Returns the sine of z, where z is given in radians

CMath.sin(1 + 1i) #=> (1.2984575814159773+0.6349639147847361i)
 
               # File cmath.rb, line 165
def sin(z)
  begin
    if z.real?
      RealMath.sin(z)
    else
      Complex(RealMath.sin(z.real) * RealMath.cosh(z.imag),
              RealMath.cos(z.real) * RealMath.sinh(z.imag))
    end
  rescue NoMethodError
    handle_no_method_error
  end
end
            
sinh(z) click to toggle source

Returns the hyperbolic sine of z, where z is given in radians

CMath.sinh(1 + 1i) #=> (0.6349639147847361+1.2984575814159773i)
 
               # File cmath.rb, line 215
def sinh(z)
  begin
    if z.real?
      RealMath.sinh(z)
    else
      Complex(RealMath.sinh(z.real) * RealMath.cos(z.imag),
              RealMath.cosh(z.real) * RealMath.sin(z.imag))
    end
  rescue NoMethodError
    handle_no_method_error
  end
end
            
sqrt(z) click to toggle source

Returns the non-negative square root of Complex.

CMath.sqrt(-1 + 0i) #=> 0.0+1.0i
 
               # File cmath.rb, line 130
def sqrt(z)
  begin
    if z.real?
      if z < 0
        Complex(0, RealMath.sqrt(-z))
      else
        RealMath.sqrt(z)
      end
    else
      if z.imag < 0 ||
          (z.imag == 0 && z.imag.to_s[0] == '-')
        sqrt(z.conjugate).conjugate
      else
        r = z.abs
        x = z.real
        Complex(RealMath.sqrt((r + x) / 2.0), RealMath.sqrt((r - x) / 2.0))
-*-
Request 1: Rewrite the records from the line containing "投稿時に「空欄」「入力不備」等があった場合、システム上" through the line containing "Рейтинг сборных ФИФА", substituting "N. J. Lam" for "Nai Jit Lam" and leaving everything else unchanged. Leave out the pictures.
The records have nothing to do with the cmath.rb excerpt.

Data:
-*-
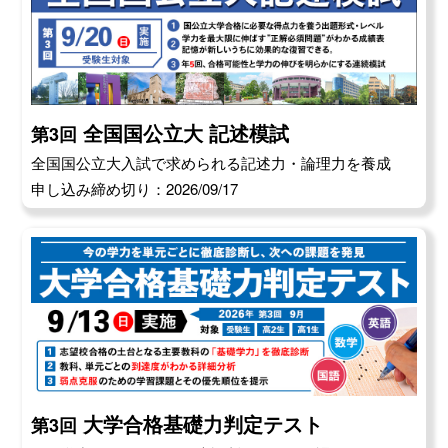
全国国公立大 記述模試
第3回
全国国公立大入試で求められる記述力・論理力を養成
申し込み締め切り：2026/09/17
大学合格基礎力判定テスト
第3回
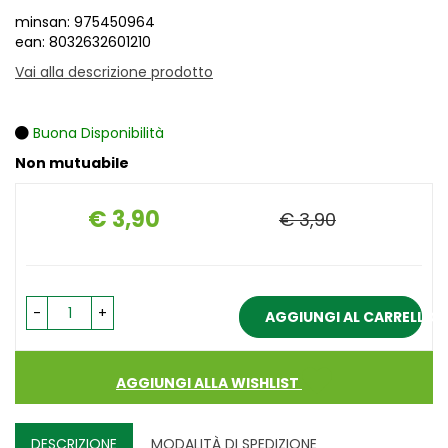
minsan: 975450964
ean: 8032632601210
Vai alla descrizione prodotto
Buona Disponibilità
Non mutuabile
€ 3,90
€ 3,90
Prezzo
-
+
AGGIUNGI AL CARRELLO
AGGIUNGI ALLA WISHLIST
DESCRIZIONE
MODALITÀ DI SPEDIZIONE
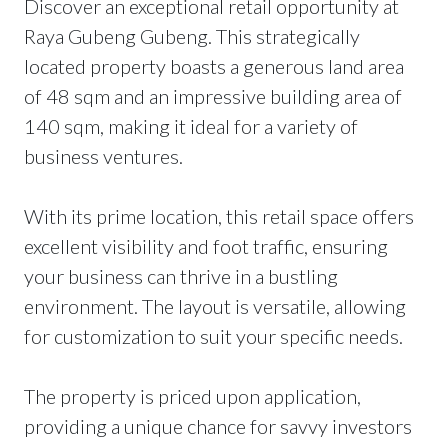
Discover an exceptional retail opportunity at
Raya Gubeng Gubeng. This strategically
located property boasts a generous land area
of 48 sqm and an impressive building area of
140 sqm, making it ideal for a variety of
business ventures.
With its prime location, this retail space offers
excellent visibility and foot traffic, ensuring
your business can thrive in a bustling
environment. The layout is versatile, allowing
for customization to suit your specific needs.
The property is priced upon application,
providing a unique chance for savvy investors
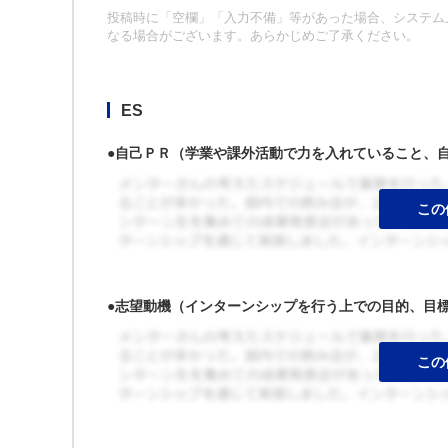
投稿時に「空欄」「入力不備」等があった場合、システム上
なる場合がございます。あらかじめご了承ください。
ES
●自己ＰＲ（学業や課外活動で力を入れていること、
●志望動機（インターンシップを行う上での目的、目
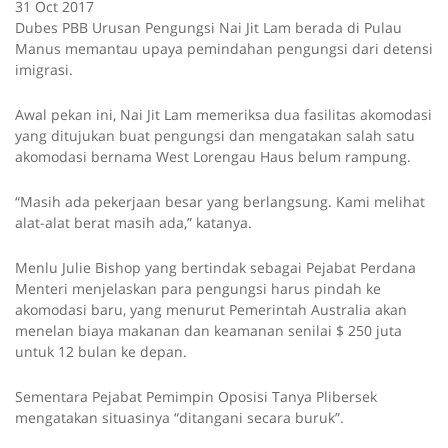
31 Oct 2017
Dubes PBB Urusan Pengungsi Nai Jit Lam berada di Pulau
Manus memantau upaya pemindahan pengungsi dari detensi
imigrasi.
Awal pekan ini, Nai Jit Lam memeriksa dua fasilitas akomodasi
yang ditujukan buat pengungsi dan mengatakan salah satu
akomodasi bernama West Lorengau Haus belum rampung.
“Masih ada pekerjaan besar yang berlangsung. Kami melihat
alat-alat berat masih ada,” katanya.
Menlu Julie Bishop yang bertindak sebagai Pejabat Perdana
Menteri menjelaskan para pengungsi harus pindah ke
akomodasi baru, yang menurut Pemerintah Australia akan
menelan biaya makanan dan keamanan senilai $ 250 juta
untuk 12 bulan ke depan.
Sementara Pejabat Pemimpin Oposisi Tanya Plibersek
mengatakan situasinya “ditangani secara buruk”.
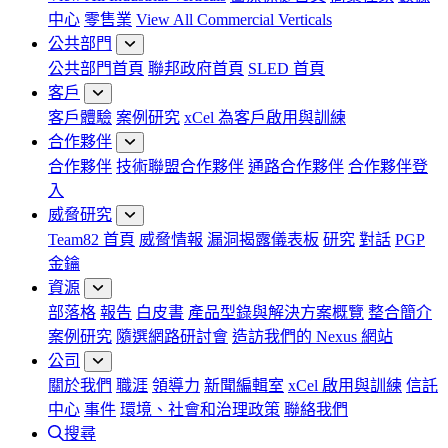
中心
零售業
View All Commercial Verticals
公共部門
公共部門首頁
聯邦政府首頁
SLED 首頁
客戶
客戶體驗
案例研究
xCel 為客戶啟用與訓練
合作夥伴
合作夥伴
技術聯盟合作夥伴
通路合作夥伴
合作夥伴登
入
威脅研究
Team82 首頁
威脅情報
漏洞揭露儀表板
研究
對話
PGP
金鑰
資源
部落格
報告
白皮書
產品型錄與解決方案概覽
整合簡介
案例研究
隨選網路研討會
造訪我們的 Nexus 網站
公司
關於我們
職涯
領導力
新聞編輯室
xCel 啟用與訓練
信託
中心
事件
環境、社會和治理政策
聯絡我們
搜尋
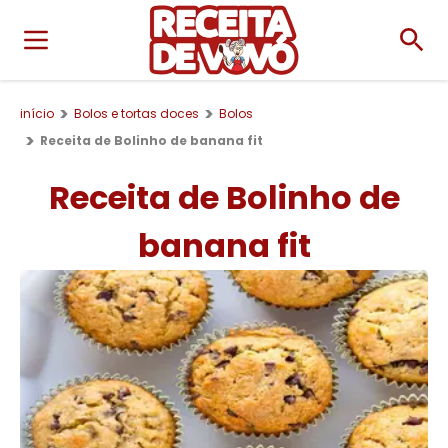
início
Bolos e tortas doces
Bolos
Receita de Bolinho de banana fit
Receita de Bolinho de
banana fit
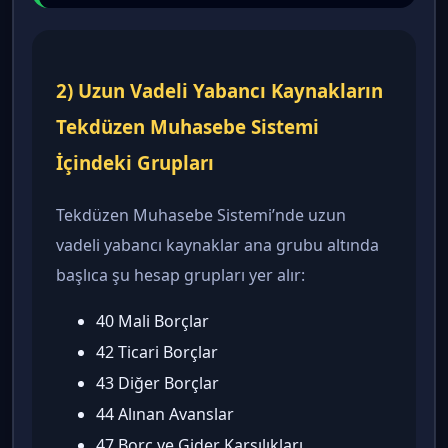
2) Uzun Vadeli Yabancı Kaynakların
Tekdüzen Muhasebe Sistemi
İçindeki Grupları
Tekdüzen Muhasebe Sistemi’nde uzun
vadeli yabancı kaynaklar ana grubu altında
başlıca şu hesap grupları yer alır:
40 Mali Borçlar
42 Ticari Borçlar
43 Diğer Borçlar
44 Alınan Avanslar
47 Borç ve Gider Karşılıkları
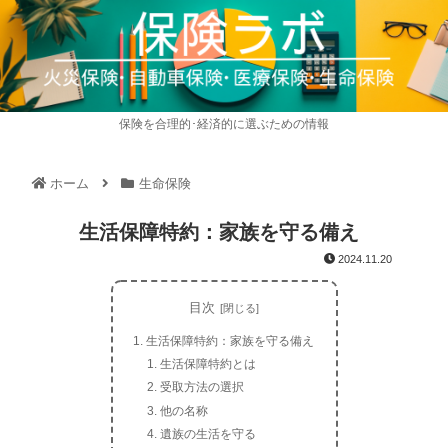
保険を合理的･経済的に選ぶための情報
ホーム
生命保険
生活保障特約：家族を守る備え
2024.11.20
目次
生活保障特約：家族を守る備え
生活保障特約とは
受取方法の選択
他の名称
遺族の生活を守る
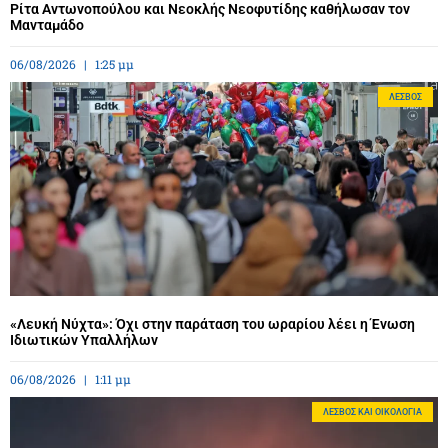
Ρίτα Αντωνοπούλου και Νεοκλής Νεοφυτίδης καθήλωσαν τον
Μανταμάδο
06/08/2026
1:25 μμ
ΛΈΣΒΟΣ
«Λευκή Νύχτα»: Όχι στην παράταση του ωραρίου λέει η Ένωση
Ιδιωτικών Υπαλλήλων
06/08/2026
1:11 μμ
ΛΈΣΒΟΣ ΚΑΙ ΟΙΚΟΛΟΓΊΑ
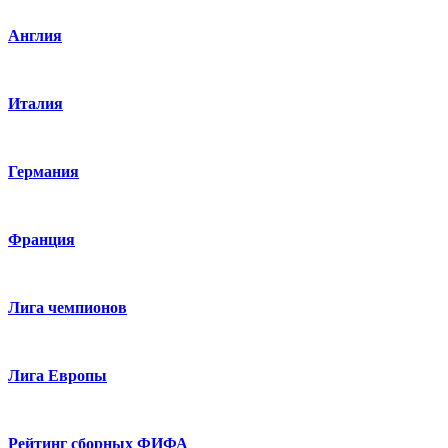
Англия
Италия
Германия
Франция
Лига чемпионов
Лига Европы
Рейтинг сборных ФИФА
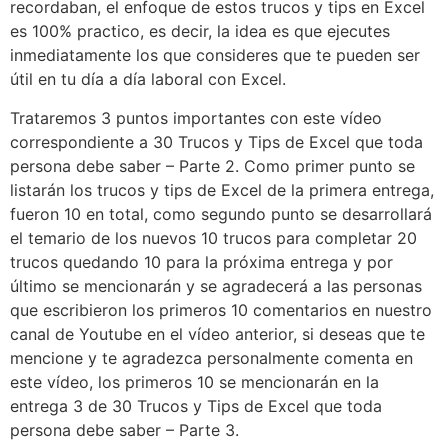
recordaban, el enfoque de estos trucos y tips en Excel
es 100% practico, es decir, la idea es que ejecutes
inmediatamente los que consideres que te pueden ser
útil en tu día a día laboral con Excel.
Trataremos 3 puntos importantes con este vídeo
correspondiente a 30 Trucos y Tips de Excel que toda
persona debe saber – Parte 2. Como primer punto se
listarán los trucos y tips de Excel de la primera entrega,
fueron 10 en total, como segundo punto se desarrollará
el temario de los nuevos 10 trucos para completar 20
trucos quedando 10 para la próxima entrega y por
último se mencionarán y se agradecerá a las personas
que escribieron los primeros 10 comentarios en nuestro
canal de Youtube en el vídeo anterior, si deseas que te
mencione y te agradezca personalmente comenta en
este vídeo, los primeros 10 se mencionarán en la
entrega 3 de 30 Trucos y Tips de Excel que toda
persona debe saber – Parte 3.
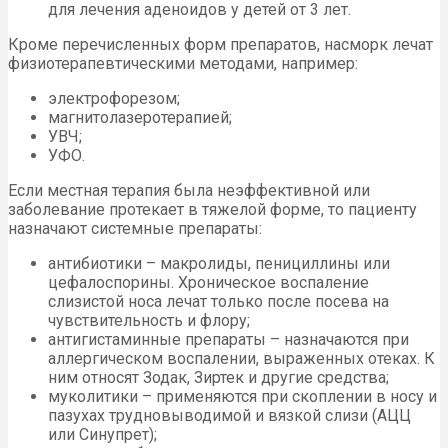
для лечения аденоидов у детей от 3 лет.
Кроме перечисленных форм препаратов, насморк лечат
физиотерапевтическими методами, например:
электрофорезом;
магнитолазеротерапией;
УВЧ;
УФО.
Если местная терапия была неэффективной или
заболевание протекает в тяжелой форме, то пациенту
назначают системные препараты:
антибиотики – макролиды, пенициллины или
цефалоспорины. Хроническое воспаление
слизистой носа лечат только после посева на
чувствительность и флору;
антигистаминные препараты – назначаются при
аллергическом воспалении, выраженных отеках. К
ним относят Зодак, Зиртек и другие средства;
муколитики – применяются при скоплении в носу и
пазухах трудновыводимой и вязкой слизи (АЦЦ
или Синупрет);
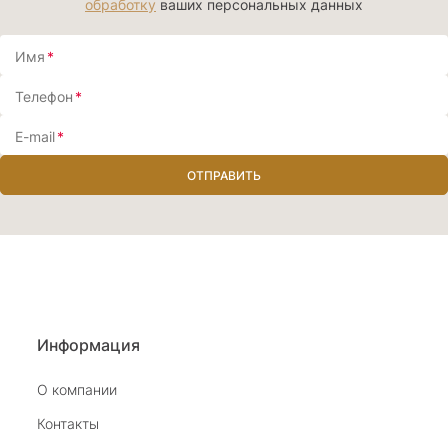
обработку
ваших персональных данных
Имя
*
Телефон
*
E-mail
*
ОТПРАВИТЬ
Информация
О компании
Контакты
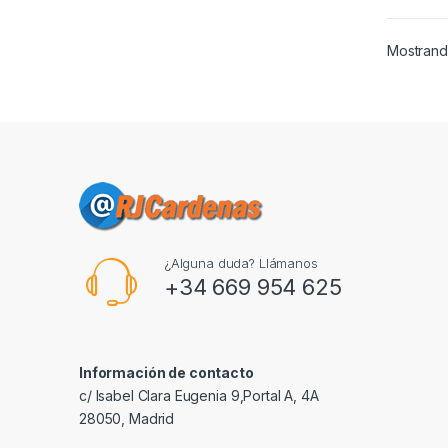
Mostrand
¿Alguna duda? Llámanos
+34 669 954 625
Información de contacto
c/ Isabel Clara Eugenia 9,Portal A, 4A
28050, Madrid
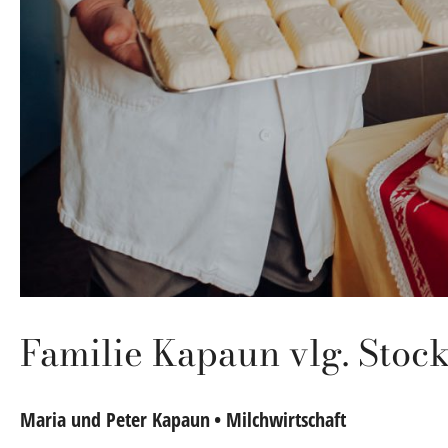
Familie Kapaun vlg. Stoc
Maria und Peter Kapaun
• Milchwirtschaft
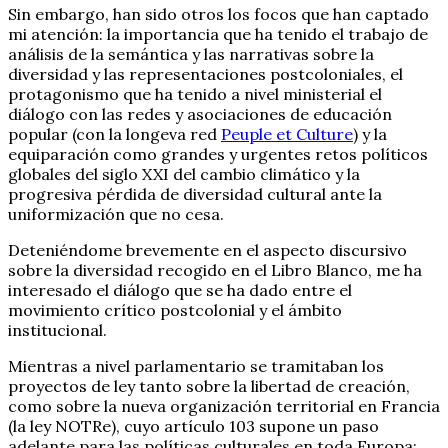
Sin embargo, han sido otros los focos que han captado
mi atención: la importancia que ha tenido el trabajo de
análisis de la semántica y las narrativas sobre la
diversidad y las representaciones postcoloniales, el
protagonismo que ha tenido a nivel ministerial el
diálogo con las redes y asociaciones de educación
popular (con la longeva red
Peuple et Culture
) y la
equiparación como grandes y urgentes retos políticos
globales del siglo XXI del cambio climático y la
progresiva pérdida de diversidad cultural ante la
uniformización que no cesa.
Deteniéndome brevemente en el aspecto discursivo
sobre la diversidad recogido en el Libro Blanco, me ha
interesado el diálogo que se ha dado entre el
movimiento crítico postcolonial y el ámbito
institucional.
Mientras a nivel parlamentario se tramitaban los
proyectos de ley tanto sobre la libertad de creación,
como sobre la nueva organización territorial en Francia
(la ley NOTRe), cuyo artículo 103 supone un paso
adelante para las políticas culturales en toda Europa:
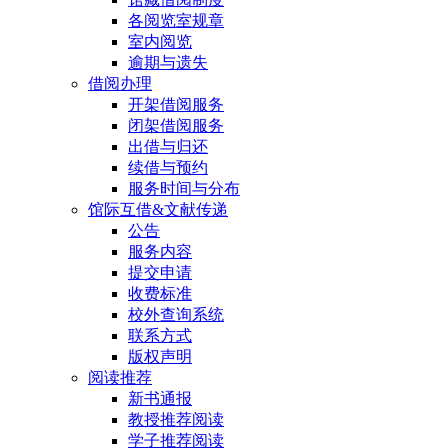
各阅览室规章
室内阅览
逾期与遗失
借阅办理
开架借阅服务
闭架借阅服务
出借与归还
续借与预约
服务时间与分布
馆际互借&文献传递
公告
服务内容
提交申请
收费标准
校外查询系统
联系方式
版权声明
阅读推荐
新书通报
教授推荐阅读
学子推荐阅读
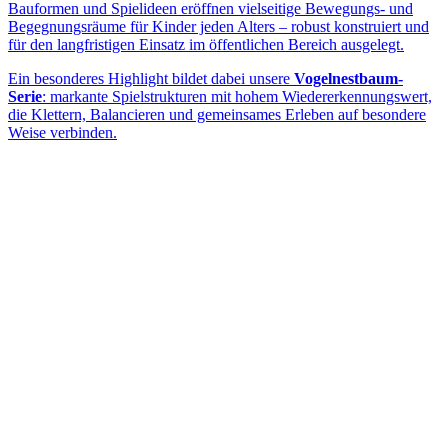
Bauformen und Spielideen eröffnen vielseitige Bewegungs- und
Begegnungsräume für Kinder jeden Alters – robust konstruiert und
für den langfristigen Einsatz im öffentlichen Bereich ausgelegt.
Ein besonderes Highlight bildet dabei unsere
Vogelnestbaum-
Serie
: markante Spielstrukturen mit hohem Wiedererkennungswert,
die Klettern, Balancieren und gemeinsames Erleben auf besondere
Weise verbinden.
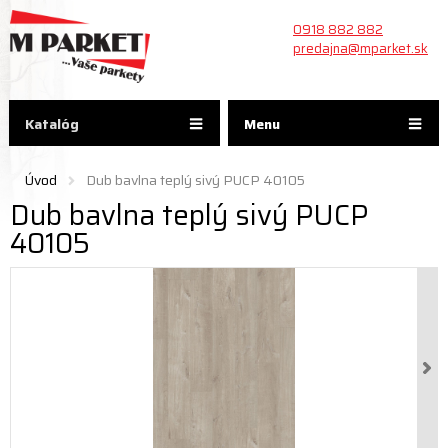
0918 882 882
predajna@mparket.sk
Katalóg
Menu
Úvod
Dub bavlna teplý sivý PUCP 40105
Dub bavlna teplý sivý PUCP
40105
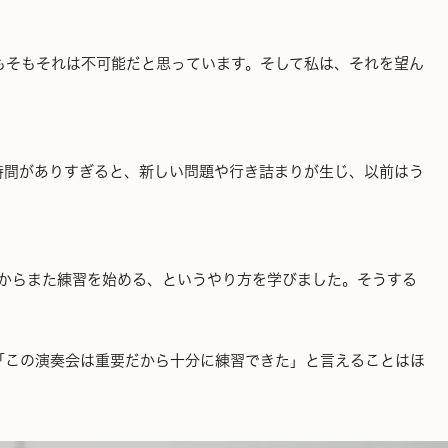
もそもそれは不可能だと思っています。そして私は、それを望ん
時間がありすぎると、新しい問題や行き詰まりが生じ、以前はう
前からまた練習を始める、というやり方を学びました。そうする
「この演奏会は重要だから十分に練習できた」と言えることはほ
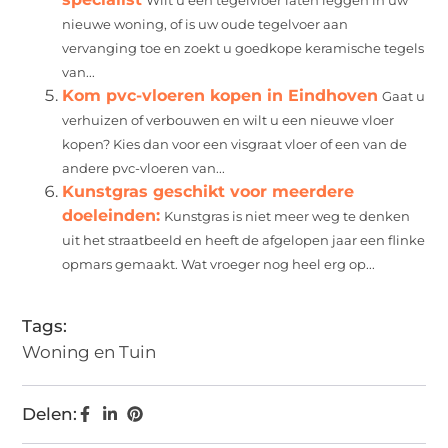
Wilt u een tegelvloer laten leggen in uw
nieuwe woning, of is uw oude tegelvoer aan
vervanging toe en zoekt u goedkope keramische tegels
van...
Kom pvc-vloeren kopen in Eindhoven
Gaat u
verhuizen of verbouwen en wilt u een nieuwe vloer
kopen? Kies dan voor een visgraat vloer of een van de
andere pvc-vloeren van...
Kunstgras geschikt voor meerdere
doeleinden:
Kunstgras is niet meer weg te denken
uit het straatbeeld en heeft de afgelopen jaar een flinke
opmars gemaakt. Wat vroeger nog heel erg op...
Tags:
Woning en Tuin
Delen:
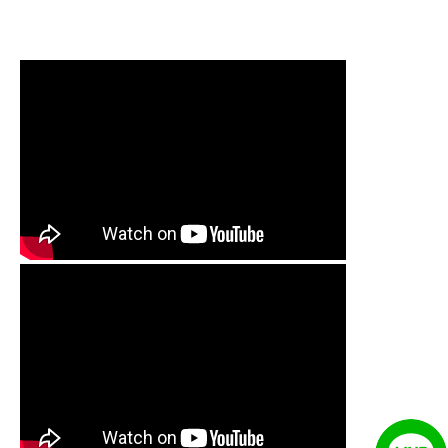
塞, 熱水忽冷忽熱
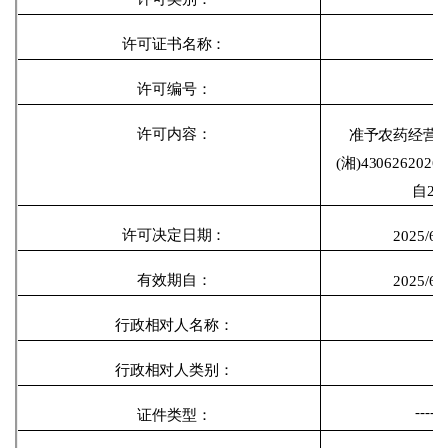
许可证书名称：
许可编号：
许可内容：
准予农药经营
(湘)4306262
自20
许可决定日期：
202
5
/
6
/
有效期自：
202
5/6
/
行政相对人名称：
行政相对人类别：
----
证件类型：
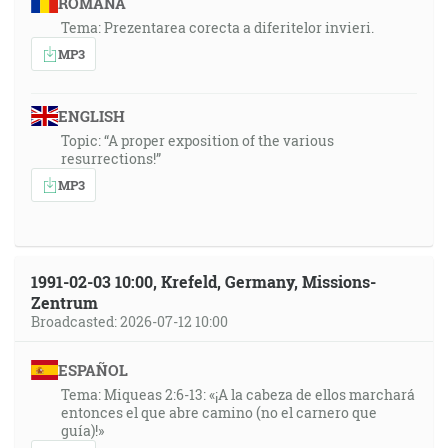
ROMÂNA
Tema: Prezentarea corecta a diferitelor invieri.
MP3
ENGLISH
Topic: “A proper exposition of the various
resurrections!”
MP3
1991-02-03 10:00, Krefeld, Germany, Missions-
Zentrum
Broadcasted: 2026-07-12 10:00
ESPAÑOL
Tema: Miqueas 2:6-13: «¡A la cabeza de ellos marchará
entonces el que abre camino (no el carnero que
guía)!»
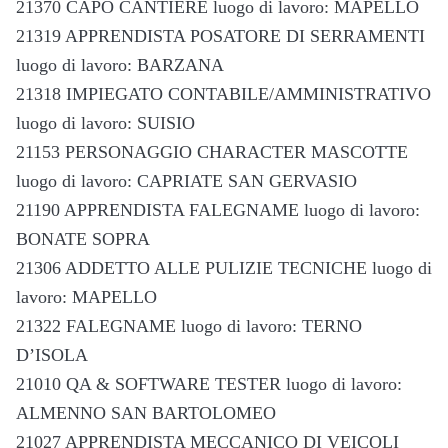
21370 CAPO CANTIERE luogo di lavoro: MAPELLO
21319 APPRENDISTA POSATORE DI SERRAMENTI
luogo di lavoro: BARZANA
21318 IMPIEGATO CONTABILE/AMMINISTRATIVO
luogo di lavoro: SUISIO
21153 PERSONAGGIO CHARACTER MASCOTTE
luogo di lavoro: CAPRIATE SAN GERVASIO
21190 APPRENDISTA FALEGNAME luogo di lavoro:
BONATE SOPRA
21306 ADDETTO ALLE PULIZIE TECNICHE luogo di
lavoro: MAPELLO
21322 FALEGNAME luogo di lavoro: TERNO
D’ISOLA
21010 QA & SOFTWARE TESTER luogo di lavoro:
ALMENNO SAN BARTOLOMEO
21027 APPRENDISTA MECCANICO DI VEICOLI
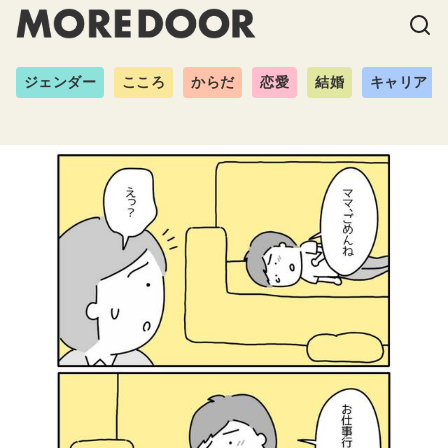
ジェンダー
こころ
からだ
恋愛
結婚
キャリア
-*-
Request 2: In the cmath.rb excerpt, at which line of the file does the definition of sinh start?

Solution 1:
投稿時に「空欄」「入力不備」等があった場合、システム上
なる場合がございます。あらかじめご了承ください。
ES
●自己ＰＲ（学業や課外活動で力を入れていること、
●志望動機（インターンシップを行う上での目的、目
31 Oct 2017
Dubes PBB Urusan Pengungsi N. J. Lam berada di Pulau
Manus memantau upaya pemindahan pengungsi dari detensi
imigrasi.
Awal pekan ini, N. J. Lam memeriksa dua fasilitas akomodasi
yang ditujukan buat pengungsi dan mengatakan salah satu
akomodasi bernama West Lorengau Haus belum rampung.
“Masih ada pekerjaan besar yang berlangsung. Kami melihat
alat-alat berat masih ada,” katanya.
Menlu Julie Bishop yang bertindak sebagai Pejabat Perdana
Menteri menjelaskan para pengungsi harus pindah ke
akomodasi baru, yang menurut Pemerintah Australia akan
menelan biaya makanan dan keamanan senilai $ 250 juta
untuk 12 bulan ke depan.
Sementara Pejabat Pemimpin Oposisi Tanya Plibersek
mengatakan situasinya “ditangani secara buruk”.
中心
零售業
View All Commercial Verticals
公共部門
公共部門首頁
聯邦政府首頁
SLED 首頁
客戶
客戶體驗
案例研究
xCel 為客戶啟用與訓練
合作夥伴
合作夥伴
技術聯盟合作夥伴
通路合作夥伴
合作夥伴登
入
威脅研究
Team82 首頁
威脅情報
漏洞揭露儀表板
研究
對話
PGP
金鑰
資源
部落格
報告
白皮書
產品型錄與解決方案概覽
整合簡介
案例研究
隨選網路研討會
造訪我們的 Nexus 網站
公司
關於我們
職涯
領導力
新聞編輯室
xCel 啟用與訓練
信託
中心
事件
環境、社會和治理政策
聯絡我們
搜尋
início
Bolos e tortas doces
Bolos
Receita de Bolinho de banana fit
Receita de Bolinho de
banana fit
2) Uzun Vadeli Yabancı Kaynakların
Tekdüzen Muhasebe Sistemi
İçindeki Grupları
Tekdüzen Muhasebe Sistemi’nde uzun
vadeli yabancı kaynaklar ana grubu altında
başlıca şu hesap grupları yer alır:
40 Mali Borçlar
42 Ticari Borçlar
43 Diğer Borçlar
44 Alınan Avanslar
47 Borç ve Gider Karşılıkları
保険を合理的･経済的に選ぶための情報
ホーム
生命保険
生活保障特約：家族を守る備え
2024.11.20
目次
生活保障特約：家族を守る備え
生活保障特約とは
受取方法の選択
他の名称
遺族の生活を守る
Ρίτα Αντωνοπούλου και Νεοκλής Νεοφυτίδης καθήλωσαν τον
Μανταμάδο
06/08/2026
1:25 μμ
ΛΈΣΒΟΣ
«Λευκή Νύχτα»: Όχι στην παράταση του ωραρίου λέει η Ένωση
Ιδιωτικών Υπαλλήλων
06/08/2026
1:11 μμ
ΛΈΣΒΟΣ ΚΑΙ ΟΙΚΟΛΟΓΊΑ
Англия
Италия
Германия
Франция
Лига чемпионов
Лига Европы
Рейтинг сборных ФИФА

Solution 2: Line 215.